- [REQUIREMENT A]
Recast the dataset rows below as a Markdown table with the columns Row and Text, starting at the row containing "избежание короткого замыкания" and ending at the row containing "стандартной микросхемы.", and leave out any blank rows.

- [TEXT EXCERPT]
It is this sip of water, this quench of thirst, that acted as the catalyst for a truly nightmarish unfolding of events across the next decade – this sip of water that triggered hundreds of violent protests, eight years in jail and two cold-blooded assassinations.
Asia Noreen would never return to Ittan Wali.
Asia’s family were the only Christians in the village, an accurate makeup mirroring the wider country. In the midst of Pakistan’s majority Muslim demographic, Christians make up just under two percent of the population. Asia and her family’s faith had always been under fire for differing from the norm. The married couple, along with their five children, had remained steadfast against multiple pushes from the rest of the village to convert to Islam. Set against the context of a very homogenous, religious backdrop, it is easy to see how and why the story unfurled from this mere cup of water.
Asia’s neighbour, Musarat, saw Asia drinking from the shared metal cup and all hell broke loose. Musarat was livid, claiming Asia had “contaminated” the water as a Christian, and should have allowed the rest to drink first. The group of women got angrier as they yelled, referencing hangovers from old caste system rules, where lower-class Christians were to be avoided because of impurity. Interestingly, Asia and Musrat had already been involved in multiple property disputes, setting the stage for animosity.

- [REQUIREMENT B]
Reproduce the passage of the excerpt on Asia Noreen above, starting at "Asia Noreen would" and ending at "cup of water.", and rename every "village" as "settlement".

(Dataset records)
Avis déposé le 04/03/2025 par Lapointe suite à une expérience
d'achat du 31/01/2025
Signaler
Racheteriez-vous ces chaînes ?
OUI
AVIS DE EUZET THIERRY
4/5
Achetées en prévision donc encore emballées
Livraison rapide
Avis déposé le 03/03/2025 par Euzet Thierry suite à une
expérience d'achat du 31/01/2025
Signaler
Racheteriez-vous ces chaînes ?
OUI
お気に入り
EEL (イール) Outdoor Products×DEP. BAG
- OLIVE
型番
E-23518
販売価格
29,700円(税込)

* * *

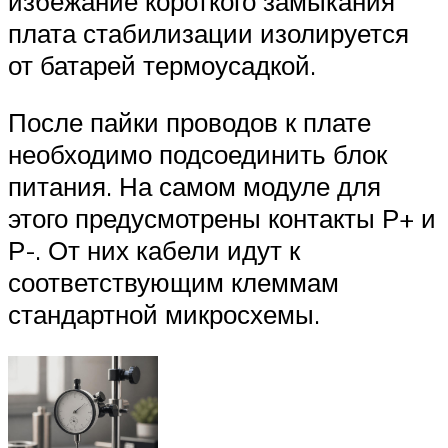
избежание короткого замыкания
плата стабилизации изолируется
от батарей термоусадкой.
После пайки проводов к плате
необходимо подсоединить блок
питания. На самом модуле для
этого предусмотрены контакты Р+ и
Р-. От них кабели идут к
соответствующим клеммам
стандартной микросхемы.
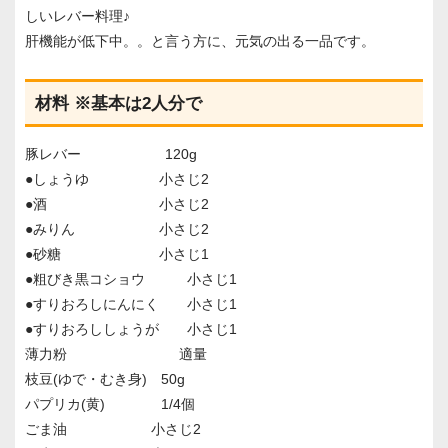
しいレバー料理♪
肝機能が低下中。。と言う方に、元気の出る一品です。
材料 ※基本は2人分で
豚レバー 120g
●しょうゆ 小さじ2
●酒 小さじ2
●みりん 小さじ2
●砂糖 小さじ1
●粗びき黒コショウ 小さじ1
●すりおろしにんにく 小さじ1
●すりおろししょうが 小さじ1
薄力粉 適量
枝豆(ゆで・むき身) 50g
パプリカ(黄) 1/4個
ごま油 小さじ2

...

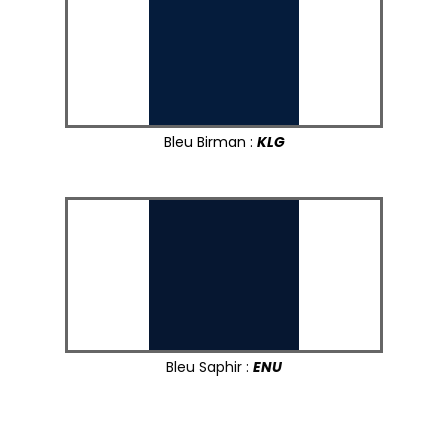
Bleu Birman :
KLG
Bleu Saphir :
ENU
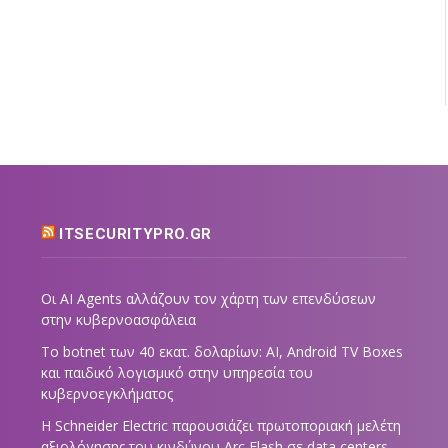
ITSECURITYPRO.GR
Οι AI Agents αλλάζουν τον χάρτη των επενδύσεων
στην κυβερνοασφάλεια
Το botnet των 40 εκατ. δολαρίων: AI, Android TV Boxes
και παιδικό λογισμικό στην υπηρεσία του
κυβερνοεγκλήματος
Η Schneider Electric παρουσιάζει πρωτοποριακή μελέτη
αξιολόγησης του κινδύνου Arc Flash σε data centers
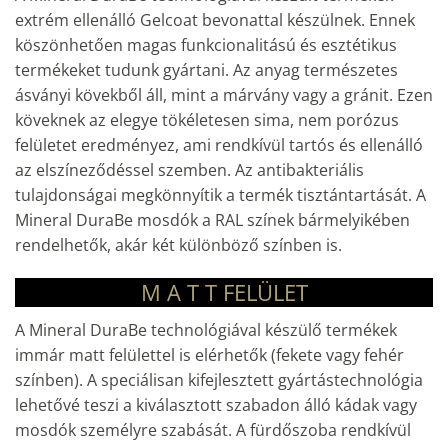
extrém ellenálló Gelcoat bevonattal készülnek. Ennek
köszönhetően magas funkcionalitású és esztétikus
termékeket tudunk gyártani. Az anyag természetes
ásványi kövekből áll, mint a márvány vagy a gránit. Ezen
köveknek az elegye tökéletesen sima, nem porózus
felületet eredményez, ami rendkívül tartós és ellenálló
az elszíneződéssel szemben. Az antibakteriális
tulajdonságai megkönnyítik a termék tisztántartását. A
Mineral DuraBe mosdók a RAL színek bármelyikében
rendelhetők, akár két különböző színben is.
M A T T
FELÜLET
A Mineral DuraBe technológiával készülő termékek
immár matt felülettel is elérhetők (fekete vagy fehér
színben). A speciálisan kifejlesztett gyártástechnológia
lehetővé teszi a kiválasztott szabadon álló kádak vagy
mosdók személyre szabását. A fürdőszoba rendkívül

- [RESPONSE BOX A]
| Row | Text |
|---|---|
| 1 | избежание короткого замыкания |
| 2 | плата стабилизации изолируется |
| 3 | от батарей термоусадкой. |
| 4 | После пайки проводов к плате |
| 5 | необходимо подсоединить блок |
| 6 | питания. На самом модуле для |
| 7 | этого предусмотрены контакты Р+ и |
| 8 | Р-. От них кабели идут к |
| 9 | соответствующим клеммам |
| 10 | стандартной микросхемы. |

- [RESPONSE BOX B]
Asia Noreen would never return to Ittan Wali.
Asia’s family were the only Christians in the settlement, an accurate makeup mirroring the wider country. In the midst of Pakistan’s majority Muslim demographic, Christians make up just under two percent of the population. Asia and her family’s faith had always been under fire for differing from the norm. The married couple, along with their five children, had remained steadfast against multiple pushes from the rest of the settlement to convert to Islam. Set against the context of a very homogenous, religious backdrop, it is easy to see how and why the story unfurled from this mere cup of water.